On 15 December 2022, the Halcyon owners applied for an order staying the proceedings on the basis of forum non conveniens because ‘the courts of Greece are clearly and distinctly more appropriate as the forum for resolution of both limitation and the underlying substantive claims’.

Pursuant to Article 15(2) of the Convention, the limitation regime in England and Wales incorporates a small craft limit for vessels of less than 300 tons, resulting in a limitation fund of 500,000 SDR being about £530,000 for Big Kahuna. As Greece only incorporated the same limit effective from 1 May 2023, the relevant Greek limit for this incident would be calculated in accordance with Article 6, resulting in a fund of about £1.6 million.


An English court has power to stay proceedings on the basis that England is an inappropriate forum if the defendant shows there to be another court with jurisdiction which is clearly or distinctly more appropriate for the trial, unless the claimant can show that it is unjust for it to be deprived of the right to trial in England.
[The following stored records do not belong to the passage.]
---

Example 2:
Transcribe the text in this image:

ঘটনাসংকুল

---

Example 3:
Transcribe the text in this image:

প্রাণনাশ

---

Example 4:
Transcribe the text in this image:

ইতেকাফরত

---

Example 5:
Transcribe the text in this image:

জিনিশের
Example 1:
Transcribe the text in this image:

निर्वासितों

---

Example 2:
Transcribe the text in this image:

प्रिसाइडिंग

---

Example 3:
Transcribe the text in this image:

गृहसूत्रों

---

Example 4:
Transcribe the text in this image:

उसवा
The Halcyon owners contended that Greece was the jurisdiction in which the tort was committed, whose law would be the governing law, and which was the natural forum for determining disputes arising out of the incident. Witnesses, such as marina staff, emergency and wreck removal personnel, the Halcyon’s skipper, and a local diver, were based in Greece. Documentary evidence was likely to be in the Greek language. If expert evidence was required, it would be more efficient for such experts to be based in Greece.
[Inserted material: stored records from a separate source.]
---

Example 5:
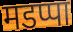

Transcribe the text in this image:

मडप्पा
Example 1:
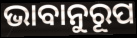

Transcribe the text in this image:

ଭାବାନୁରୂପ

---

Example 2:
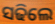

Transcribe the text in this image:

ସଢିଲେ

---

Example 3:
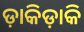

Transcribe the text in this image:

ଡ଼ାକିଡ଼ାକି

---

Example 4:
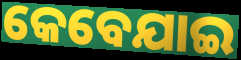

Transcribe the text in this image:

କେବେଯାଇ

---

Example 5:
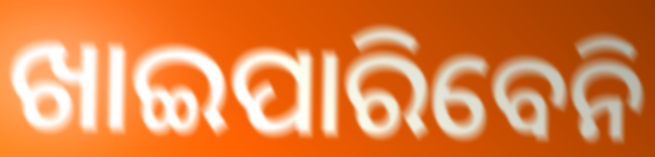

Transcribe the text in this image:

ଖାଇପାରିବେନି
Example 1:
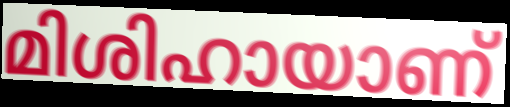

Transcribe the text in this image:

മിശിഹായാണ്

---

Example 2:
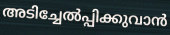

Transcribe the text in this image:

അടിച്ചേൽപ്പിക്കുവാൻ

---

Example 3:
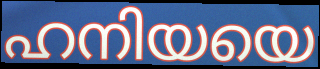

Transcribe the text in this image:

ഹനിയയെ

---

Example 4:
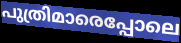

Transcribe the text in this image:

പുത്രിമാരെപ്പോലെ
If there was an Article 4 defence to the limitation claim, namely that ‘the loss resulted from [the Big Kahuna owner’s] personal act or omission, committed with the intent to cause such loss, or recklessly and with knowledge that such loss would probably result’ then the natural and appropriate forum for that issue was Greece, being the place of domicile of that owner. 

The claimants’ approach in securing limitation in England was accordingly described as ‘opportunistic, tactical forum-shopping’ that was unfair to the other vessel owners.


Confirming the arguments presented by the Big Kahuna owners, Admiralty Registrar Davison observed that, while it is true that the natural forum for the underlying claims is Greece, the limitation claim is a separate and distinct claim. Ordinarily, the only issues figuring in a limitation claim are the arithmetic calculation of the amount of the fund and whether there is an Article 4 defence. As the cause of the fire is unknown and further evidence has not emerged in the course of eighteen months, an Article 4 defence was ‘speculative and improbable’.

The judge furthermore observed that it is commonplace for the limitation claim and the underlying claims to be tried independently in separate jurisdictions. If the proper limitation forum were to default to the jurisdiction of the tort, a defendant could always trump the claimant’s choice of forum. But it was settled international practice for a shipowner to be free to secure the jurisdiction in which to set up his limitation fund and establish his right to limit, and English courts should be ‘exceedingly slow’ to interfere with such settled practice. 

On an objective level, there was also no unfairness. While the English limitation regime was advantageous to the Big Kahuna owners, the loss of that right to limit would be a corresponding disadvantage. An advantage lost by one party was equally an advantage gained by the other. 


This decision provides an insight into the English court’s analysis of limitation claims, notably that, notwithstanding inventive arguments seeking to restrict the shipowners’ right to limit, the court will be reluctant to depart from well-established principles.   

Substantial global maritime catastrophes are rare but, in the absence of limitation, have the potential to wipe out a shipowning company. It is easy to criticise limitation as a means of enabling the shipowner to escape liability at a minimum of exposure. However, the reality is that limitation renders shipping insurable, and therefore financially viable, which is absolutely necessary for the world economy.